• Exercise brief
Gather every line of the material below that contains the string "kern", and copy each such line in full.
************
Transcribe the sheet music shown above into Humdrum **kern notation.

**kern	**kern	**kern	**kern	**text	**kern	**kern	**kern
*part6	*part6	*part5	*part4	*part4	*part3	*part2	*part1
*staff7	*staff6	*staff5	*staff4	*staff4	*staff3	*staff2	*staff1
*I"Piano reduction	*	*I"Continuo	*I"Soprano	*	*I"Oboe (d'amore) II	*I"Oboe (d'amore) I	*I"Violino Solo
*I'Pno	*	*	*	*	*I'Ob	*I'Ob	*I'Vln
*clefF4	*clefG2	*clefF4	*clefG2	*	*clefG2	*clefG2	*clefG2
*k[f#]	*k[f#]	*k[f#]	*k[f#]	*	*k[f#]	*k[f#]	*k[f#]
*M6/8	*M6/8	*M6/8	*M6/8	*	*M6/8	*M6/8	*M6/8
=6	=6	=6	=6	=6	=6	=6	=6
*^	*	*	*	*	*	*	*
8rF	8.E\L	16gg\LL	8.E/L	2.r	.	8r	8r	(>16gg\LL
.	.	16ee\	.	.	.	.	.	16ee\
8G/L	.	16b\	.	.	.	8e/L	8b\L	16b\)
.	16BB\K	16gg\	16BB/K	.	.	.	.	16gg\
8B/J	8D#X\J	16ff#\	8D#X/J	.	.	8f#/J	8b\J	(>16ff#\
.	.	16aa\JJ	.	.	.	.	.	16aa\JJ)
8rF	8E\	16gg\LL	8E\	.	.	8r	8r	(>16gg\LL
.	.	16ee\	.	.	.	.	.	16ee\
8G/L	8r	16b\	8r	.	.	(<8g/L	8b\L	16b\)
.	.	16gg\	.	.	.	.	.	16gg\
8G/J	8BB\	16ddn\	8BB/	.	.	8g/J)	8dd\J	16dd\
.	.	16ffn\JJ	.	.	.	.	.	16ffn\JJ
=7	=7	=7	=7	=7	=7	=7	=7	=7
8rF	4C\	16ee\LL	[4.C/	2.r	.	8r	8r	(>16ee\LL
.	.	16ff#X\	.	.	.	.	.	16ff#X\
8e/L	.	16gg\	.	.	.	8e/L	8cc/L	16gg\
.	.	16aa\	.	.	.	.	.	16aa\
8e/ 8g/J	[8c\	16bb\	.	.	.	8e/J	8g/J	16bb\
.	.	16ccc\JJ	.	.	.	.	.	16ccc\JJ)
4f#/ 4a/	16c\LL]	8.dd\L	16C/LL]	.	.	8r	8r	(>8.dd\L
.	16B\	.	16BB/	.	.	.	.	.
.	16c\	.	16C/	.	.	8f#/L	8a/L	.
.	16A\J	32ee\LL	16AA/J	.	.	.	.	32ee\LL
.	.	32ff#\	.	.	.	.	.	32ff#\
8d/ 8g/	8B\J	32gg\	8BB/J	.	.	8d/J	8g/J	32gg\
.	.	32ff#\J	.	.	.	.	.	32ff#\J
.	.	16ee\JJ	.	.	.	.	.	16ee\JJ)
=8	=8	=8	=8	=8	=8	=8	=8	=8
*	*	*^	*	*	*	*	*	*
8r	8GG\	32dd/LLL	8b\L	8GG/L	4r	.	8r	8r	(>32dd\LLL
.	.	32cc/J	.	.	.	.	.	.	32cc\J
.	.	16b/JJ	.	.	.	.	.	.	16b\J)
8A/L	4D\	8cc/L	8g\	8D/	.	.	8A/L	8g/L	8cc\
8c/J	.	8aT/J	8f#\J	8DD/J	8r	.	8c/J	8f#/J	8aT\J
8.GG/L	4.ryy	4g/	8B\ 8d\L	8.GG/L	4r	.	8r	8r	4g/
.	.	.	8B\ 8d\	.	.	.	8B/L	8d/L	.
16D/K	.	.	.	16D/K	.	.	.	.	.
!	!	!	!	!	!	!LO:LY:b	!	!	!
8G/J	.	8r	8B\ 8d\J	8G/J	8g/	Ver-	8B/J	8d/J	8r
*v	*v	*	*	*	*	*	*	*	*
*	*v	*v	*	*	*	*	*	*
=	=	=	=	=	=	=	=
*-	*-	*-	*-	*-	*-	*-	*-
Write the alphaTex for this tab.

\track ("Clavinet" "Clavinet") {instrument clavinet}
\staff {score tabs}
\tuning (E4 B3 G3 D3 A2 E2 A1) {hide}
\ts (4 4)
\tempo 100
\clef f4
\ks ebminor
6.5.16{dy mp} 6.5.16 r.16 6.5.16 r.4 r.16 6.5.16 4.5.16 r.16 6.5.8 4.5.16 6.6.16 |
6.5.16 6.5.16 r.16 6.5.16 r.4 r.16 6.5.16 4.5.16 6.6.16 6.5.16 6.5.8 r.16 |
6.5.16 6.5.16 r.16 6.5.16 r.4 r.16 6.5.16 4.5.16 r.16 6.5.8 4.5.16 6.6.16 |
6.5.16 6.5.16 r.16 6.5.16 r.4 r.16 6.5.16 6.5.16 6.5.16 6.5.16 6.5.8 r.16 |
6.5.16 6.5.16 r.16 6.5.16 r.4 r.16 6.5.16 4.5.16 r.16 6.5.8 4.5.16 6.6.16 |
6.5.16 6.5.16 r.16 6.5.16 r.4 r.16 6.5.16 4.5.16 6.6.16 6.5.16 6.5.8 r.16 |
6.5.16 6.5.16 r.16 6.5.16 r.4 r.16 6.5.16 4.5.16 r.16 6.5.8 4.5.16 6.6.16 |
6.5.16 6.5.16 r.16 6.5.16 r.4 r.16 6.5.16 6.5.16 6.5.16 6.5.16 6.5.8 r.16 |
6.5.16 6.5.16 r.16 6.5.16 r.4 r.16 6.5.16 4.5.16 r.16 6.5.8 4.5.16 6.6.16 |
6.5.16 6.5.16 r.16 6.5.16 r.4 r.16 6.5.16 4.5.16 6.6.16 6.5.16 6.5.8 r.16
************
• Full output
Transcribe the sheet music shown above into Humdrum **kern notation.
**kern	**kern	**kern	**kern	**text	**kern	**kern	**kern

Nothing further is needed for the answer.